So werden für die Sendung keine unerfahrenen, jungen Mädchen gesucht, die zum Großteil ihren Traum vom Leben als gefeiertes Topmodel derart exzessiv leben, dass sie zugunsten der televisionären Vermarktungsmaschinerie erhebliche Teile ihres Charakters und ihrer Selbstachtung freiwillig hergeben, um bei Queen Klum und ihrer bedeutungslosen Gefolgschaft Eindruck zu schinden. Stattdessen begibt man sich auf die Suche nach Modedesignern, die in der Regel bereits deutlich mehr Erfahrung vorzuweisen haben und bei denen sich die Auseinandersetzung mit der Mode nicht darin erschöpft, die großen Stars frenetisch zu feiern. Entsprechend selbstbewusst treten die Teilnehmer auf.
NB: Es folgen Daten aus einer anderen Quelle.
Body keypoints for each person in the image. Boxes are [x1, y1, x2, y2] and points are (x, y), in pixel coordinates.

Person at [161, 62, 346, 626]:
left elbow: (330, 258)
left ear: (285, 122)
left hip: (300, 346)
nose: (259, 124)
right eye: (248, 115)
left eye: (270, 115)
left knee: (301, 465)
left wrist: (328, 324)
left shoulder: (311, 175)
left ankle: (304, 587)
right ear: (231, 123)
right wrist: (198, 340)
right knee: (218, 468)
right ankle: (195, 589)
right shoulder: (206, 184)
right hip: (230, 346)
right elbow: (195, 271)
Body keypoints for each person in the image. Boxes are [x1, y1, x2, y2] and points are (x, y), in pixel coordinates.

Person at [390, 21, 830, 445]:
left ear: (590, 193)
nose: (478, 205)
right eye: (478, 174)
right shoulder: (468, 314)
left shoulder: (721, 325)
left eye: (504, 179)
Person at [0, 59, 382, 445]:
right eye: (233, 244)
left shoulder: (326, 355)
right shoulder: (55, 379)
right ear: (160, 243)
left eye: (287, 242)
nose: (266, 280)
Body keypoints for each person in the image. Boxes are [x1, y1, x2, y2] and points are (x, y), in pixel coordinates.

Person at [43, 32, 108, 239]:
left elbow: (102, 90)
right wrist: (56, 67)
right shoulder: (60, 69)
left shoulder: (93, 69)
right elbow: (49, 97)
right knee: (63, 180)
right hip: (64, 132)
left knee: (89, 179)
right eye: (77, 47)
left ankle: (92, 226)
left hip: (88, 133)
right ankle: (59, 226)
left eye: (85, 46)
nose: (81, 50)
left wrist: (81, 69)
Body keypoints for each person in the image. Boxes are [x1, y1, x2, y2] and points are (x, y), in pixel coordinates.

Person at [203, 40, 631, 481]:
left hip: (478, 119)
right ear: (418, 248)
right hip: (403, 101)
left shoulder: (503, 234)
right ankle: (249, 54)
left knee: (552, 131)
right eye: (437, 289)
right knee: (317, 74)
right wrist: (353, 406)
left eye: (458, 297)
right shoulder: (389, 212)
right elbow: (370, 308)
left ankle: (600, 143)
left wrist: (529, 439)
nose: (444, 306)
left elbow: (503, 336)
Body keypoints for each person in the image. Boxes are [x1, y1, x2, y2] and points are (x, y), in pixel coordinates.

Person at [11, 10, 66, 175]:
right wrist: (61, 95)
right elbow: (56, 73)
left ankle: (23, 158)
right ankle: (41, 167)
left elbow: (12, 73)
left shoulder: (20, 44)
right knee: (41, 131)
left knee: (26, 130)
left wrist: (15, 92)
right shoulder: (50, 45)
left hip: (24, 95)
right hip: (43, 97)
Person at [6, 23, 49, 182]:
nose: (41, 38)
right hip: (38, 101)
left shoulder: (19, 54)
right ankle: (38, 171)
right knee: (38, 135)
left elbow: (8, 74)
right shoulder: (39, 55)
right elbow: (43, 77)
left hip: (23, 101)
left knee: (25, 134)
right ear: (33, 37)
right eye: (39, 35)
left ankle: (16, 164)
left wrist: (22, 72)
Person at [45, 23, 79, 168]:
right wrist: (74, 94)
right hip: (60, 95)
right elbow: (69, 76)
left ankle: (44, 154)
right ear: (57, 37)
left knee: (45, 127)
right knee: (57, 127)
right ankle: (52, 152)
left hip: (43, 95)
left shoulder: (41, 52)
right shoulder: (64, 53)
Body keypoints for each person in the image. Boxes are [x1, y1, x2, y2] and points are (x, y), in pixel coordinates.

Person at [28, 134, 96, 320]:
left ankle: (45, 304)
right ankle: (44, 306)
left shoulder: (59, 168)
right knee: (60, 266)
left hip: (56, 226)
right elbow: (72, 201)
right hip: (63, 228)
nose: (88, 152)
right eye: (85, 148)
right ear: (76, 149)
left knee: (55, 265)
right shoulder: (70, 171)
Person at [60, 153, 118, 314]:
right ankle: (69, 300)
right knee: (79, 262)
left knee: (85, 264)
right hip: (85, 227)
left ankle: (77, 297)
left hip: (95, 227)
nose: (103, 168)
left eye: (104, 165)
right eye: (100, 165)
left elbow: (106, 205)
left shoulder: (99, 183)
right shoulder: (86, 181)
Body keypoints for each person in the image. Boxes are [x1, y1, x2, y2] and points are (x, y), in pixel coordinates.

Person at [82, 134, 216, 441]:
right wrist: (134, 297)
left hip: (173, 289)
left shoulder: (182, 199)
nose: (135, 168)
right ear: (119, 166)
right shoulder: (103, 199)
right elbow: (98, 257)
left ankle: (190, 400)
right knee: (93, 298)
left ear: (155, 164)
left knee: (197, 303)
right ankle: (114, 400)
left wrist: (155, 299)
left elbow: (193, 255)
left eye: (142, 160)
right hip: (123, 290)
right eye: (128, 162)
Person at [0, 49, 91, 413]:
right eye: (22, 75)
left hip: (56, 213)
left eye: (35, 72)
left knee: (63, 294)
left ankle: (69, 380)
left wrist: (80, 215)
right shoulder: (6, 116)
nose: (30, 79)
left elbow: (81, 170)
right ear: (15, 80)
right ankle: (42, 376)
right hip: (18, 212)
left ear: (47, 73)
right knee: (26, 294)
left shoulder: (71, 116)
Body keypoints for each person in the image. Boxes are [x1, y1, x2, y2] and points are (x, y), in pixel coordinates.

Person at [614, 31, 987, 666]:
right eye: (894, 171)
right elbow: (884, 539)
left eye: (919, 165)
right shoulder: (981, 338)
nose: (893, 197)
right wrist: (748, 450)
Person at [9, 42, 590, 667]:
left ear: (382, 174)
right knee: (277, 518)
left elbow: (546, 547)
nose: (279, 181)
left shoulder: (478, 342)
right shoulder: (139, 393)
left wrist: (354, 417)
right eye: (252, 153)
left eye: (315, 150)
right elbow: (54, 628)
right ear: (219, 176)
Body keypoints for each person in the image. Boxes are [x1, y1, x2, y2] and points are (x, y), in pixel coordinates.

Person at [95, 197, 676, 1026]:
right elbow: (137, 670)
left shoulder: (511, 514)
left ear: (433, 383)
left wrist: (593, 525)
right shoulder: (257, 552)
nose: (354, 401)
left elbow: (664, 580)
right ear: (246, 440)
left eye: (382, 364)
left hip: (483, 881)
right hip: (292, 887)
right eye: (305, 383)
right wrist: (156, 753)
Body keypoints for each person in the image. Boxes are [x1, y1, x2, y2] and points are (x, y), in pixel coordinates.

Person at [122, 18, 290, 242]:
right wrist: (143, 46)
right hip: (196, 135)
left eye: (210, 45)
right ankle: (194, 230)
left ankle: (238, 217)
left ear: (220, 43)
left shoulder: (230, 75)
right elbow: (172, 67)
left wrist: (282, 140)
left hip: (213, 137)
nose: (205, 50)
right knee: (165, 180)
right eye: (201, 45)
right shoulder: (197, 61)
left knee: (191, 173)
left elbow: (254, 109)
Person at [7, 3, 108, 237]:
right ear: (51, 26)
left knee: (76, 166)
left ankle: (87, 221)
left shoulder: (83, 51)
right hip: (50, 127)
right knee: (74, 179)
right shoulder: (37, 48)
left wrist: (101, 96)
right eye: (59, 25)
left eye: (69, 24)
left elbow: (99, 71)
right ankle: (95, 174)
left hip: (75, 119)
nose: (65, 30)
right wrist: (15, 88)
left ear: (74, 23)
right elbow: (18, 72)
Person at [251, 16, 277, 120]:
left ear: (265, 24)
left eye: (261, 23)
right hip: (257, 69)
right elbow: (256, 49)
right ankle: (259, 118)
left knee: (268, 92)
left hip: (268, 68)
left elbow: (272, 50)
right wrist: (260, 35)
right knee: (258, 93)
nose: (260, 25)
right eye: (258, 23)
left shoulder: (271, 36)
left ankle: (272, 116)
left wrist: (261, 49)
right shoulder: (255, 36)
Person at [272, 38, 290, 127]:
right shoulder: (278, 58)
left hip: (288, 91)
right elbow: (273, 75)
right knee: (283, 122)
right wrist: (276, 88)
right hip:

Die Macht über die Zukunft dieser insgesamt 21 Personen (wovon jedoch in der Auftaktfolge nur zehn präsentiert werden) innerhalb des Formats obgliegt jedoch auch in diesem Falle einer Reihe von Experten. Auf der einen Seite gibt es da die drei Mentoren Schiffer, Uta Huesch und Sascha Lilic, die in erster Linie damit beschäftigt sind, in Kontakt mit den Designern zu treten und ihnen Tipps bezüglich der Präsentation ihres Angebots zu geben. Doch eine noch bedeutendere Rolle nehmen letztlich drei Vertreter der Modeketten Asos, Karstadt und S. Oliver ein, welche die Produkte der Kandidaten käuflich erwerben müssen - oder dies eben nicht tun und somit gegen die Ergüsse des jeweiligen Designers votieren. In dieser Bieterrunde sind die Mentoren nur insofern in die Entscheidungsfindung involviert, dass sie regelmäßig kund tun, wie spannend und speziell das Angebot ihrer Schützlinge doch eigentlich ist.

Okay, denkt man sich als Zuschauer, bislang ist das ja alles ganz nett. Die Vertreter der Kaufhäuser wirken ernsthaft an den Produkten interessiert, wissen ihre Entscheidung nachvollziehbar zu begründen, die Mentoren haben ein solides Repertoire an Plattitüden anzubieten, wenn es für die Designer nicht zum erhofften Deal kommt und die optische Aufmachung ist - wenngleich etwas effektüberladen - modern und stimmig. Gätjen setzt seine zuletzt immer ordentlichere Arbeit von «Schlag den Raab» in dieser Sendung fort, zeigt das eine oder andere mal sogar so etwas wie emotionale Regung in seiner Moderation, macht das Gesehene unterm Strich allerdings weder besser noch schlechter. Der Fokus liegt klar auf der Beurteilung der modischen Kreationen, inszenierte Dramen oder das Ausschlachten persönlicher Befindlichkeiten lässt die Sendung komplett aus.
Das ist alles angenehm, gut gemacht und bietet kaum Angriffsfläche. Doch das große Problem der Show ist, dass man sie bereits nach einer halben Stunde beinahe komplett durchschaut hat und sie fortan keinerlei Innovationen mehr bietet. Bei jedem Kandidaten spult man das Standardprogramm nach Schema F runter und wenn nicht zufällig einer der in doch recht üppiger Zahl vorhandenen Mode-Experten die eine oder andere amüsante Bemerkung fallen lässt, beschränkt sich der Unterhaltungswert des Zuschauers auf das Begucken der Kleidungsstücke sowie auf die Frage, ob diese bei den Käufern auf Interesse stoßen. Doch da man ein recht hohes Tempo vorlegt, haben die Designer kaum die Möglichkeit, sich beim Zuschauer beliebt oder unbeliebt zu machen - weshalb es ihm letztlich auch recht egal ist, ob er sich gleich das Weiterkommen sichert oder doch in den Showdown muss.

Insgesamt ist «Fashion Hero» ein deutlich angenehmeres und medienethisch weniger fragwürdiges Format als «Germany's Next Topmodel», aber im Gegensatz zur Klum-Show fehlen hier noch die großen Momente, die das Massenpublikum zum Einschalten bewegen. Schaut man diese Sendung, dann nicht, um sich an der Unfähigkeit junger Mädchen zu erfreuen oder um mehr oder minder authentische Zickenkriege mitzuerleben, sondern aus reinem Interesse an modischen Schöpfungen sowie der Beurteilung dieser. Damit ist man gegenüber dem gespenstisch öden «Das perfekte Model» noch immer deutlich überlegen, doch es bleibt zu bezweifeln, ob die gegenüber Heidi Klum deutlich nahbarere Claudia Schiffer mit dieser Show ohne große Highlights tatsächlich langfristig Zuschauer binden kann.